EL PASO – The dancing crowd rides a wave of lights surging to electronic rhythms while neon colors waft the wall and the crowd becomes one with the massive electro-beats as the wave becomes tsunami, flooding the hall up to eight hours at a time.
The ecstasy that drives hours of nonstop dancing, typical at music festivals and raves, is sometimes fed by Ecstasy – the illicit drug.
“I wouldn’t have lasted dancing, or even standing for the whole seven hours that I was there. I rolled for seven hours straight,” said Robert, 21.
For many years, people have combined the music scene with drug use to increase the energy and enhance euphoria. Responsible supervision has weakened at these events and Ecstasy has become so common that people believe it is O.K. to consume the drug at raves.
“My first time using ecstasy was actually not that fun. It wasn’t until I was introduced to the electronic dance music scene like raves, and music festivals that I actually started enjoying it. I just think it makes the whole rave experience more enjoyable. That’s why I keep using them,” said Christian, 22, who has attended various world-renowned electronic music festivals such as Ultra Music Festival in Miami, Electric Daisy Carnival in Los Angeles, and the Electric Zoo in New York.
“Being on ecstasy in such huge events is hard to put in words. You are worry-less, fun, friendly, one big family, because for that moment you know everybody around you is similar to you. You’re there to have fun and forget about the world for the night, enjoy your friends, meeting others, dancing and loving one another.”
It is common to encounter young adults with this same mentality and rolling (using Ecstacy) at these events is almost essential for them. The perception of colors, touch, and sounds becomes more intense allowing them, they say, to enjoy the rave to its maximum.

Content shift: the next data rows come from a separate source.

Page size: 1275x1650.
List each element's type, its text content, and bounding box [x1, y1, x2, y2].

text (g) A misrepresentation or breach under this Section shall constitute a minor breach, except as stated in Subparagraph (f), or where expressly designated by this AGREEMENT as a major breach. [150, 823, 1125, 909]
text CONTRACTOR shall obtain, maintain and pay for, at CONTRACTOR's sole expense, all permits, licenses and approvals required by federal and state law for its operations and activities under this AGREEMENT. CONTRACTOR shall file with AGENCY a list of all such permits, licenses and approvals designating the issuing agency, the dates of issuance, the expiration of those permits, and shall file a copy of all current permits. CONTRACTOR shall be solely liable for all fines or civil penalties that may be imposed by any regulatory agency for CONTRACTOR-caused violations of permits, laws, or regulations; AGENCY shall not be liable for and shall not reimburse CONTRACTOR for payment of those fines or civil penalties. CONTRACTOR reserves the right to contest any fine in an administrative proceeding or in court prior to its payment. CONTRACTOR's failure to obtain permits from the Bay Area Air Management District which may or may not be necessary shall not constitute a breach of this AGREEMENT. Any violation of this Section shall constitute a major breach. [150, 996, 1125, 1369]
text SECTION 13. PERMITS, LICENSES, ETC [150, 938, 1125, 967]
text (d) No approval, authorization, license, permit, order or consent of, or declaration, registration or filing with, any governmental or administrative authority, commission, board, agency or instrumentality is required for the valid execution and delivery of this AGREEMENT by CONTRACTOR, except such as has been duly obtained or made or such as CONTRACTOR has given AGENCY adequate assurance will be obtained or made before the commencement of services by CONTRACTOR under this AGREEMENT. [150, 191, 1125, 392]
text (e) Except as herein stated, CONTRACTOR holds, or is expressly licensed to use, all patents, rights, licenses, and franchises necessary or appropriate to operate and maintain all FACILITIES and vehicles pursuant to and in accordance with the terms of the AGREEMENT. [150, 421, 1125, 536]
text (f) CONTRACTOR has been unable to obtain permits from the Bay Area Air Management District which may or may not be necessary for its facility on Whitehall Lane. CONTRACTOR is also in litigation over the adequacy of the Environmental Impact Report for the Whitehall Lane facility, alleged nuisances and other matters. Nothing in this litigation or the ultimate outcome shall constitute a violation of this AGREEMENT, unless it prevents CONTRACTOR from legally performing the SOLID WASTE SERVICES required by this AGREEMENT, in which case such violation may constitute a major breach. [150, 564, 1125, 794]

“The effects that this drug causes in you are really quite lovely. At first, there’s a sense of anxiousness but then it really is quite exquisite. Just a mixture of emotions,” Robert said.
“Of course, it takes you on an ultimate high, but then when the music and lights are gone… you fall into complete darkness and aloneness. It’s really one of the wildest scenes I’ve ever been in or hope to be in.”
Monster electronic music festivals are popular in the United States and last from two to three days. They headline world known artists and attract millions of fans. Some 20,000 fans attended the two-day Sun City Music Festival, which took place in El Paso’s Cohen Stadium on Labor Day weekend.
Although fans of all ages were “rolling” and minors were publicly drinking alcoholic beverages, the El Paso Police Department reported only two incidents during the two-night event.
“We have a report of one incident that resulted in an assault where the suspect was intoxicated,” said Darrel Petry, Public Information Officer for the Police Department.
“There was another incident where a minor was cited for possession of alcohol, but that occurred across the street from the event. These are the only two incidents recorded by the El Paso Police Department,” he said.
According to event organizers more than 50 security guards were on hand and a few off duty officers were also present.
“We still ensure public safety. We make sure that no laws are broken. If an officer is there and they come across a person who is intoxicated or on drugs and they are becoming a danger to themselves or others, we take care of it.”
Paramedics were also available at the event but no information could be released on how many people they treated for any reason. During one of the nights, an attendant at the event saw the paramedics rushing a person out of the concert.
“There comes a point when you know you should stop, but hardly anybody does. Everybody knows ecstasy isn’t something you should be doing. I wouldn’t say it’s addictive, but the more often you do it, the more pills you have to take in order for it to have any effect on you,” Christian said.
“Those people who are more often on it usually need three or four to get a ‘good roll’ so not so much that there is a limit, but there’s a goal.”
A factor that could encourage these young adults to consume is the low cost of the pills and how easy it is for them to obtain them.
“It is easier than buying alcohol or anything like that. It’s kind of scary how quick I can get a pill,” Samantha said. Samantha, 21, has been using ecstasy for two years now. “I can usually text to people and get a pill within like 10 minutes,” she said.
Samantha said it is easy to smuggle the pills into concerts, although there are security checks at the entrance. Guards ask attendees to empty their pockets, but another fan said he hides the pills in his wallet and they never check for that.
“They usually never pat me because most of the securities are men and I always wear a dress or something of that nature so I guess they are scared,” Samantha said. “Sometimes I’m holding the pill in my hand and they won’t even notice. They take one look at me and see that I’m wearing a dress and just let me in like nothing.”